Sir William Gillies managed to achieve fame as a painter despite suffering the unimaginable trauma of being gassed and hospitalised in World War One.
Born in Haddington, the son of a Duns tailor, Gillies grew up above the family shop. He enrolled at Edinburgh College of Art in 1916 but his studies were cut short when he was conscripted to the Scottish Rifles and sent off to join millions of others on the battle fields of Europe.
Within a year he had been wounded, gassed and hospitalised—experiences he never referred to in later life.
In 1919, after the war had ended, he returned to his studies at the Edinburgh College of Art.
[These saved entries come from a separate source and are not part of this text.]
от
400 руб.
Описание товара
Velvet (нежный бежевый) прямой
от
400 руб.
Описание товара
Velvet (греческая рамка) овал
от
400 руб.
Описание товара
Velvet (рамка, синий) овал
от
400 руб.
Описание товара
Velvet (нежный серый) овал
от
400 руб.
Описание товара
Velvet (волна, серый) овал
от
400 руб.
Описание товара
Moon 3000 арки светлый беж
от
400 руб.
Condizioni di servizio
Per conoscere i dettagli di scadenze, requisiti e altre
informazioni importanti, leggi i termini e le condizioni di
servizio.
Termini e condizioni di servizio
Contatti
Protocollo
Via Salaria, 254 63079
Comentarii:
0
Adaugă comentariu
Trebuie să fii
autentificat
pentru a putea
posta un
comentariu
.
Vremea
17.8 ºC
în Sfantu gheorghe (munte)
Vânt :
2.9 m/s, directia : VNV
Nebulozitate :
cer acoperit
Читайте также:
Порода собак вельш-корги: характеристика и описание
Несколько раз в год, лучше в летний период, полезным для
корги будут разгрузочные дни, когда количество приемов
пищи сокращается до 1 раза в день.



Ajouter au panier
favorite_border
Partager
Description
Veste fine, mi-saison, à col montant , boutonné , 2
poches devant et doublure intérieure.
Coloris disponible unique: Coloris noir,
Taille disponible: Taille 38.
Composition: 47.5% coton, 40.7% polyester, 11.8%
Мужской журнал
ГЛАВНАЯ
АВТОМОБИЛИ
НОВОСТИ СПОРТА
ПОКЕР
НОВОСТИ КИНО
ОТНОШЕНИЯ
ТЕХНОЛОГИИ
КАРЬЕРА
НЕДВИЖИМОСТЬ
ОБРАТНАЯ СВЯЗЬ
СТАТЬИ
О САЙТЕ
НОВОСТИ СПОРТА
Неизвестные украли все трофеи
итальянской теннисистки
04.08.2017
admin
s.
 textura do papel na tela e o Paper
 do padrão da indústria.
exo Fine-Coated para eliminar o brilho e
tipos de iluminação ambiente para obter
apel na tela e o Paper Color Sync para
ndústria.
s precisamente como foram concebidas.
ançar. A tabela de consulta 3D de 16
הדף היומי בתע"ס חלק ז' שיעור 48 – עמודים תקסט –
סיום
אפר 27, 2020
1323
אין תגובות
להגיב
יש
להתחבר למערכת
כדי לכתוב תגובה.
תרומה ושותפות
He joined the faculty staff in 1925 and went on to become Head of Drawing and Painting before being appointed Principal of the College in 1961. He was knighted for his services to art in 1970.
Gillies was described by his students as an inspirational teacher, and he gained an international reputation for the College. He was also a prolific artist who always found time for his own work, producing over 2,000 works in his lifetime.
Now many of those are on show in his native Borders, at the Christopher Boyd Gallery in Old Gala House, Galashiels.
The works in the exhibition have been specially selected from the Gillies Bequest. Made by the artist before his death in 1973 to the Royal Scottish Academy of Art and Architecture, the bequest was heralded as the most significant ever given to an art institution by a single artist in Scottish collecting history.
Scottish Borders Council’s Visual Arts Officer, Elizabeth Hume said: “The paintings and drawings chosen for Old Gala House are all inspired by the Scottish Borders, one of Gillies’ favourite painting destinations.
“He used to motor down regularly to Berwickshire from his home in Temple to paint the landscapes of Coldingham and St Abbs. This is a rare opportunity to see the work of such an important Scottish artist on display in a Borders gallery.”
The exhibition runs until Sunday August 10. The gallery is open Monday to Saturday 10-4pm and Sundays 1-4pm. Admission is free.